Source records
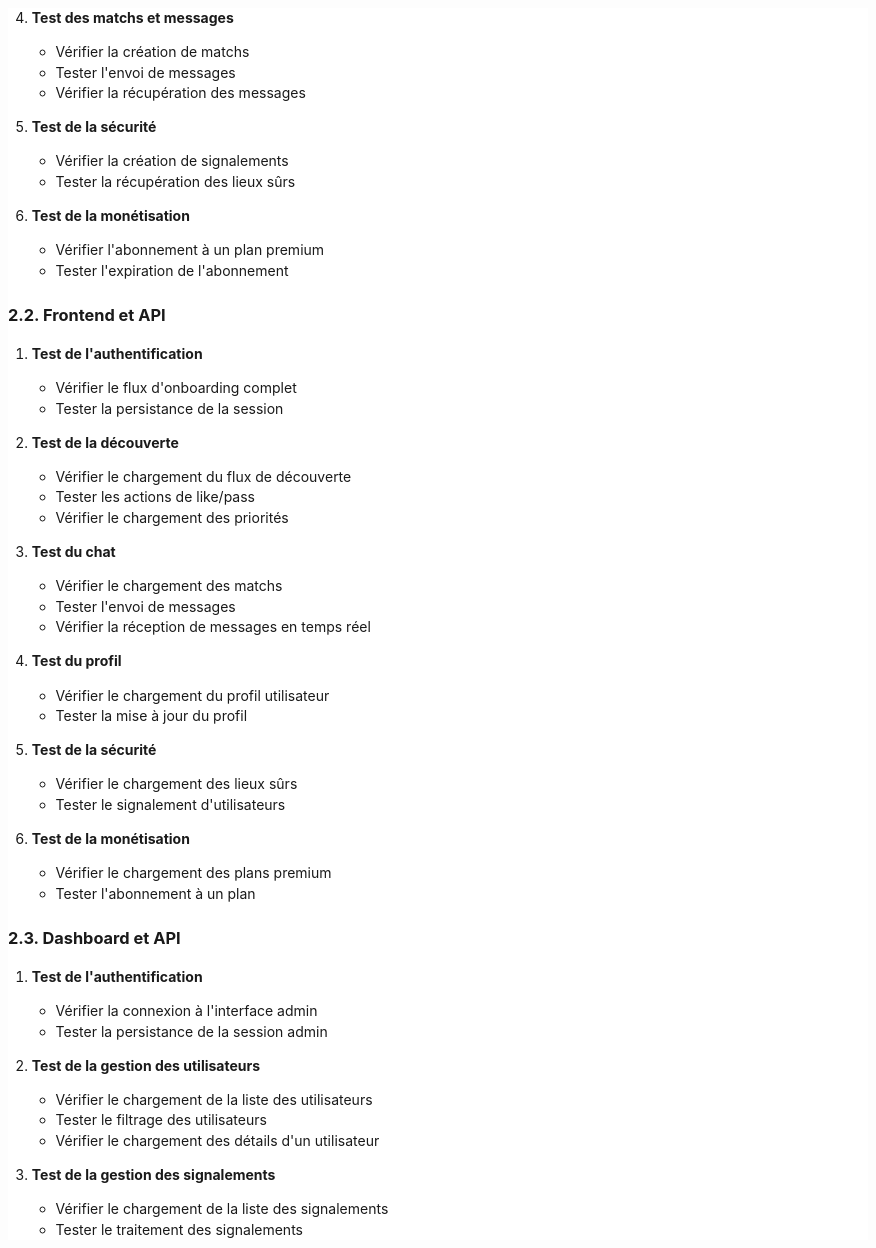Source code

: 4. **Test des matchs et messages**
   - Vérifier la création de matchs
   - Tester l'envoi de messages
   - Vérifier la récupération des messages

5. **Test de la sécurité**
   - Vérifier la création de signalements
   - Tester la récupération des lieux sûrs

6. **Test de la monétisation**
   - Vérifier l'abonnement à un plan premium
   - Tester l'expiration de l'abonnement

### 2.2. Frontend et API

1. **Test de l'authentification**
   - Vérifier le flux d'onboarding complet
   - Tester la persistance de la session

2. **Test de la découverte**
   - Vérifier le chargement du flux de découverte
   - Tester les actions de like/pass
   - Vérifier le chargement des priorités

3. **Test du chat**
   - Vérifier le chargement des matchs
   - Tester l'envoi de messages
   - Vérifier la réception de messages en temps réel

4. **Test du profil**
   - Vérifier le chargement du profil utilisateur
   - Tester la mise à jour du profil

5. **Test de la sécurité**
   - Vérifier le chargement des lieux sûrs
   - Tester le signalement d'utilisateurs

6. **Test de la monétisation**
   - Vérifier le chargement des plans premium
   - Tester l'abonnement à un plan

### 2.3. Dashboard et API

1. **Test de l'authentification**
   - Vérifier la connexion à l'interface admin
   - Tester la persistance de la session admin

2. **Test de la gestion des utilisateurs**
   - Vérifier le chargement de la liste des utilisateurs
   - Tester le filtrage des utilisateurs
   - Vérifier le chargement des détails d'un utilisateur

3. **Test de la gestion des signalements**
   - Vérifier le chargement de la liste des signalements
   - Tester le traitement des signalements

* * *

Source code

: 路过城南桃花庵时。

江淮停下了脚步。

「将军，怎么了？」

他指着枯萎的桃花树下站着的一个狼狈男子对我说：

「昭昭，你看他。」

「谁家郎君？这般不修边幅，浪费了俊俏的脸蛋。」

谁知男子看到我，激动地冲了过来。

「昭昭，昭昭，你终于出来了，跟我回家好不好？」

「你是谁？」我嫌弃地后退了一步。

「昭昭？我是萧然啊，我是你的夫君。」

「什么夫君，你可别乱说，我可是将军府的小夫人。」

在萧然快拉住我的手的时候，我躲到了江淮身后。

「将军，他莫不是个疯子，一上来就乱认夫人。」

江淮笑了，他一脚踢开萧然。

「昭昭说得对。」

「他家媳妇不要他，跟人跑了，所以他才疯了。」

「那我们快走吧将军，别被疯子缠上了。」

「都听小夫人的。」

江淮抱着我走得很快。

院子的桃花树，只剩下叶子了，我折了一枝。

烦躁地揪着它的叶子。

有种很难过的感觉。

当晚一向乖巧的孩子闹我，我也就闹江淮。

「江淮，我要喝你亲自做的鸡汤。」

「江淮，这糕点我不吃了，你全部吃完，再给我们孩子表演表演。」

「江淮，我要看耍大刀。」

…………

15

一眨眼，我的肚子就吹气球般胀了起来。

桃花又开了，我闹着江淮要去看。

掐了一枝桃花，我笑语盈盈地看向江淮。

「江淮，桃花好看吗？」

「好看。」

**Task directions**
Look through the data and show every line containing "persistance".

**The answer**
   - Tester la persistance de la session
   - Tester la persistance de la session admin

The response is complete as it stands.